Pese a que yo no era más que un niño, todavía recuerdo aquella noticia. Vivía por entonces relativamente cerca del museo del Prado, por lo demás una zona tranquila donde los muchachos intentábamos jugar a ser Michael Laudrup a orillas del parque del Retiro. Sin embargo, esa madrugada un rumor de sirenas rompió la quietud habitual de la calle. Mucho se especuló con aquella llegada sorpresiva: accidentes, atentados, incendios… Como quiera que las sirenas se perdían más allá de Alfonso XII, frontera para los habitantes de mi barrio, toda conjetura era válida. He buscado la noticia y, no sin esfuerzo, la he encontrado en la milagrosa hemeroteca de El País. Resulta que aquel día un tipo intentó pegarle fuego al museo, sin que en el texto se explique el porqué. Corría mayo del 95, y pese a que el incendio en la pinacoteca no alcanzó su tesoro interior, si le hizo daño al exterior, chamuscando alguna puerta y algún jardín. El suceso pasó desapercibido para todo el mundo, aunque aún la almacene en su memoria borrosamente el niño que fui.

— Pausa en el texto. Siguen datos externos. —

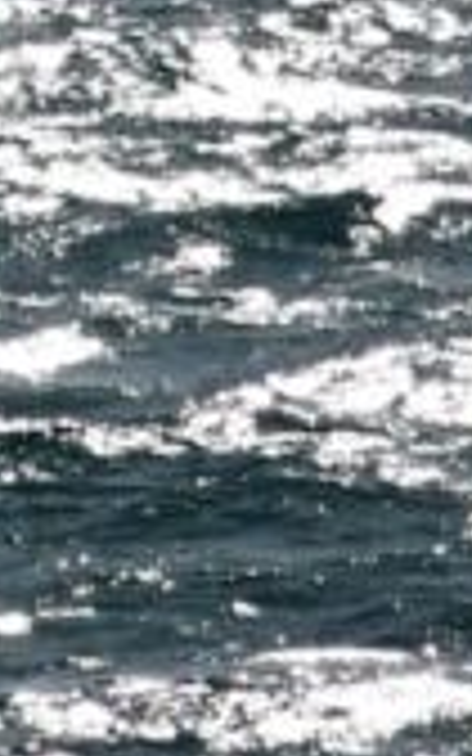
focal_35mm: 460
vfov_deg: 4.5
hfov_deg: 2.9
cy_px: -412
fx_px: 9468
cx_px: 175
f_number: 5
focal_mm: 95
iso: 200
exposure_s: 1/8000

El museo ha sido siempre un imán para que los idiotas de turno expongan sus reivindicaciones más irrelevantes, valga la aliteración. Un espacio universal donde muchachos de ética inflamada, captados por movimientos que saben alimentar su egocentrismo moral, dan rienda suelta a su justicia más personalista. El último caso lo han protagonizado dos jóvenes activistas que se han pegado con cola instantánea a las Majas de Goya, no sin antes haber escrito en la pared algo sobre lo mucho que han subido los grados centígrados del planeta, o algo así. Así que dos muchachos probablemente hayan dormido en el calabozo satisfechos por cubrir su cuota de insignificante autosatisfacción moral, sin que nadie se encargue del marco del cuadro, por ejemplo, que bastante valioso es ya.
El principal problema que le veo yo a este quilombo que se ha montado en los museos más prestigiosos del mundo es que esa parte de concienciación puede ser contraproducente. Todo el mundo con dos dedos de frente tiene ya claro que el cambio climático es un problema, y pareciera que con este tipo de actuaciones el movimiento perdiese simpatía. Ocurre con otras causas similares: exacerbadas hasta rozar la hilaridad desaprovechan la honorabilidad de su protesta. Desde luego, nada tiene que ver la labor ímproba que miles de científicos llevan a cabo en silencio, y cuya publicidad sería desde luego mucho más atractiva para captar adeptos. O, qué sé yo, muy distinta sería la visión del hombre de a pie como lo somos usted o yo si estos jóvenes se tiraran de cabeza a detener el vuelo de los miles de jets privados que los politicachos de turno deciden utilizar: ¡vería usted como empatizamos con la causa! Sin embargo, lo que al final nos queda es la imagen de los tontos útiles de siempre haciendo el cabra con Van Gogh, con Vermeer, o con Goya. Cuánta ética se pierde, que diría Valle-Inclán, por una mala estética.